Rewrite the lines as a Markdown table with the columns Row and Line, starting at the line that contains "Column: Systolic pressure" and ending at the last line, with a number in each row and no blank lines. Leave the pictures out.

(Measurement transcription data)
# # # #

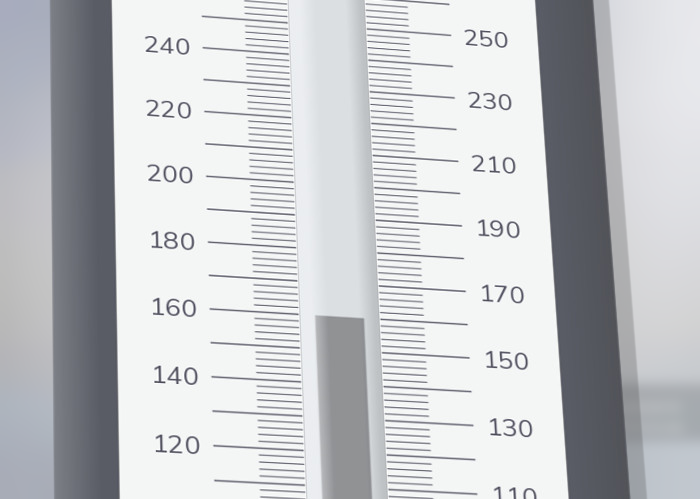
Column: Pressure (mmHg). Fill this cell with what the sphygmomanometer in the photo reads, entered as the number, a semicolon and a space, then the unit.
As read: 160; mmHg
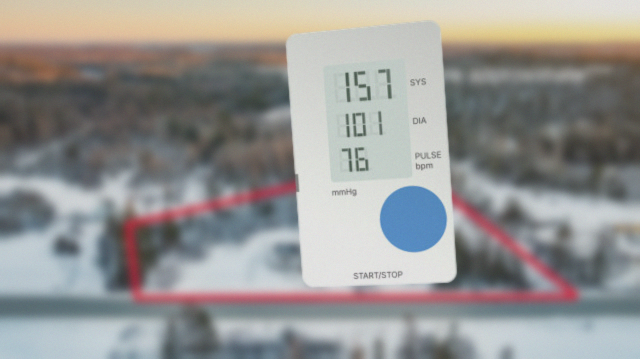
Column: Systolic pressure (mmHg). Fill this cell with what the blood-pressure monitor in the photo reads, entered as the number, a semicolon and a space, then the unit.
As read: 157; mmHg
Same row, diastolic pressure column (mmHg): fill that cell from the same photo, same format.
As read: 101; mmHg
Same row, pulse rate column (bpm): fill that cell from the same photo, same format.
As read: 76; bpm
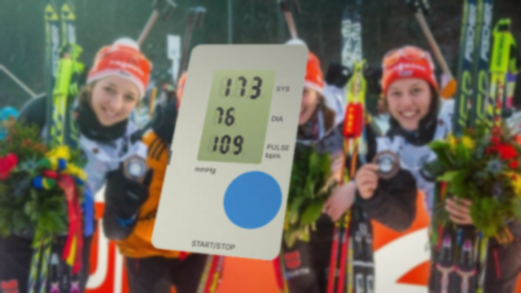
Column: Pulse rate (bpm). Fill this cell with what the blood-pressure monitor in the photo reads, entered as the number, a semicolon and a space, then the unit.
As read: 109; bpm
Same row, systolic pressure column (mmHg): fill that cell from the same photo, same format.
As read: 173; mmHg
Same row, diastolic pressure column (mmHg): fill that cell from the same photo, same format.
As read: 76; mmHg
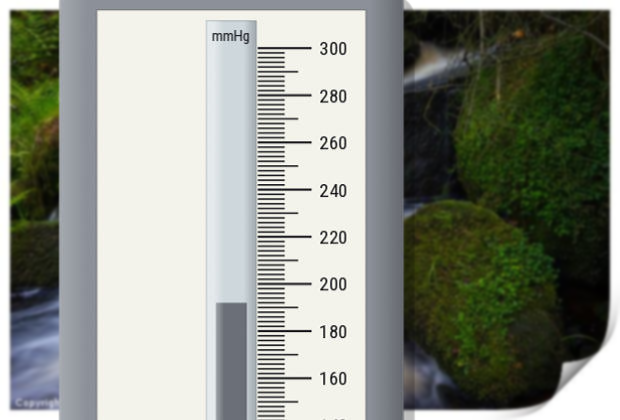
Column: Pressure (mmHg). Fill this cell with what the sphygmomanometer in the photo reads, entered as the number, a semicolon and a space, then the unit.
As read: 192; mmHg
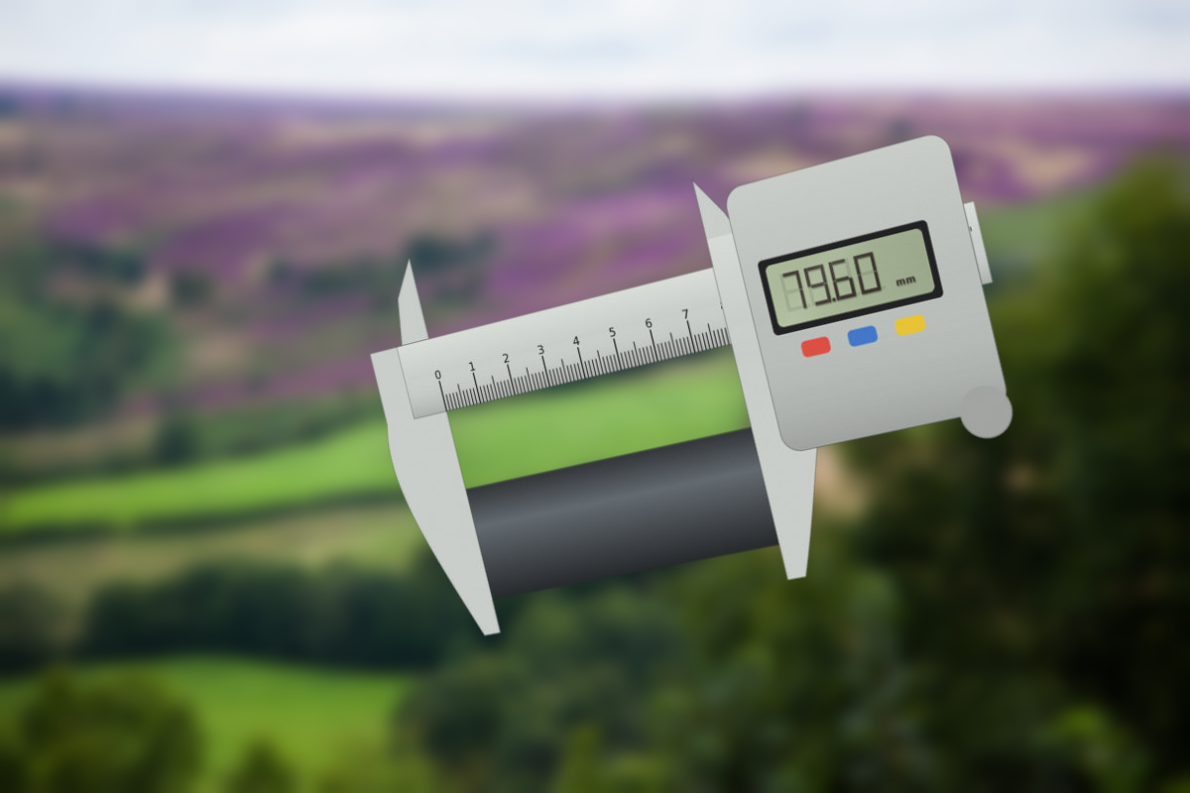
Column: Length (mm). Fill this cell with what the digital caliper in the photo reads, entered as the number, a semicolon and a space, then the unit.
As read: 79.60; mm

# # # #

• FINISHED TASK
| Row | Line |
|---|---|
| 1 | Column: Systolic pressure (mmHg). Fill this cell with what the blood-pressure monitor in the photo reads, entered as the number, a semicolon and a space, then the unit. |
| 2 | As read: 157; mmHg |
| 3 | Same row, diastolic pressure column (mmHg): fill that cell from the same photo, same format. |
| 4 | As read: 101; mmHg |
| 5 | Same row, pulse rate column (bpm): fill that cell from the same photo, same format. |
| 6 | As read: 76; bpm |
| 7 | Column: Pulse rate (bpm). Fill this cell with what the blood-pressure monitor in the photo reads, entered as the number, a semicolon and a space, then the unit. |
| 8 | As read: 109; bpm |
| 9 | Same row, systolic pressure column (mmHg): fill that cell from the same photo, same format. |
| 10 | As read: 173; mmHg |
| 11 | Same row, diastolic pressure column (mmHg): fill that cell from the same photo, same format. |
| 12 | As read: 76; mmHg |
| 13 | Column: Pressure (mmHg). Fill this cell with what the sphygmomanometer in the photo reads, entered as the number, a semicolon and a space, then the unit. |
| 14 | As read: 192; mmHg |
| 15 | Column: Length (mm). Fill this cell with what the digital caliper in the photo reads, entered as the number, a semicolon and a space, then the unit. |
| 16 | As read: 79.60; mm |